↓↓↓

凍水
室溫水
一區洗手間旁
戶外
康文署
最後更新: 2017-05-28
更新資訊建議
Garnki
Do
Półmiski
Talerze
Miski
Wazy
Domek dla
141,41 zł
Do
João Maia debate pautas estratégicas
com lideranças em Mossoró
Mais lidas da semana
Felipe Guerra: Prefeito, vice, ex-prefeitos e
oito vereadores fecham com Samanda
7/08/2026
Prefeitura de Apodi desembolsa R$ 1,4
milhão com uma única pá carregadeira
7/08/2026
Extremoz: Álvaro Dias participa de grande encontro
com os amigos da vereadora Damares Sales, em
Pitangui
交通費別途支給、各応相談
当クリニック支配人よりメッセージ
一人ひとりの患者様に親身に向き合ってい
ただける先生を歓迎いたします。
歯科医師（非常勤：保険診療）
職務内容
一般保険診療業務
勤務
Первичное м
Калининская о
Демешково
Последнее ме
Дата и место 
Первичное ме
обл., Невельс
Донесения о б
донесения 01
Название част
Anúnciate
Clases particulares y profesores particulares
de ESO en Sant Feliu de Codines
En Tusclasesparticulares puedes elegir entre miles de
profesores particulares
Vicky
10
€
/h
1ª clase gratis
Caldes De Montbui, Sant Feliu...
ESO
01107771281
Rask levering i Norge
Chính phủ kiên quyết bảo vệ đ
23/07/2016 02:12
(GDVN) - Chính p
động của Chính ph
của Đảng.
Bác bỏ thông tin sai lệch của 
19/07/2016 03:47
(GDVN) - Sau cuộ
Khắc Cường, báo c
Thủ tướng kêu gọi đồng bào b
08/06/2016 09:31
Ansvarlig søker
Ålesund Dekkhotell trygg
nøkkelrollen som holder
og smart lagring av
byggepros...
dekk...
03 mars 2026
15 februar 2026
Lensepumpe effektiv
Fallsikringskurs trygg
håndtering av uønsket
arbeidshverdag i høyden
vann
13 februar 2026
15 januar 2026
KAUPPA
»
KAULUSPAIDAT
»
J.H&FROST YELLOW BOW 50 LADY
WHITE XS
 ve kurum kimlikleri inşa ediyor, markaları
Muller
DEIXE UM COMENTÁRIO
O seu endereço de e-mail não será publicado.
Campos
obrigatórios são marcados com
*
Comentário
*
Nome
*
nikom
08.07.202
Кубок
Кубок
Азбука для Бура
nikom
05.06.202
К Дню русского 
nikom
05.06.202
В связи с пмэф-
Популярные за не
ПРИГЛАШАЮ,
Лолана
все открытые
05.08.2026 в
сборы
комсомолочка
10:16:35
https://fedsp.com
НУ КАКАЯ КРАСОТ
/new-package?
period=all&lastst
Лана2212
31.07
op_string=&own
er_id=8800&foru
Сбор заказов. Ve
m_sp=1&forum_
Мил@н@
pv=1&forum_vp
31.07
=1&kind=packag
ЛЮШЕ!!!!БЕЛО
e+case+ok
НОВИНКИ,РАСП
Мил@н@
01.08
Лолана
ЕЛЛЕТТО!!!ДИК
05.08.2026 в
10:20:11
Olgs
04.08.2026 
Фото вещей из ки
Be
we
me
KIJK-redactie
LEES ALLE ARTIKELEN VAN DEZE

↑↑↑

**Aim of the exercise**
Search the data above for the word "Feliu" and report how many lines contain it, with nothing further.

**Solution**
2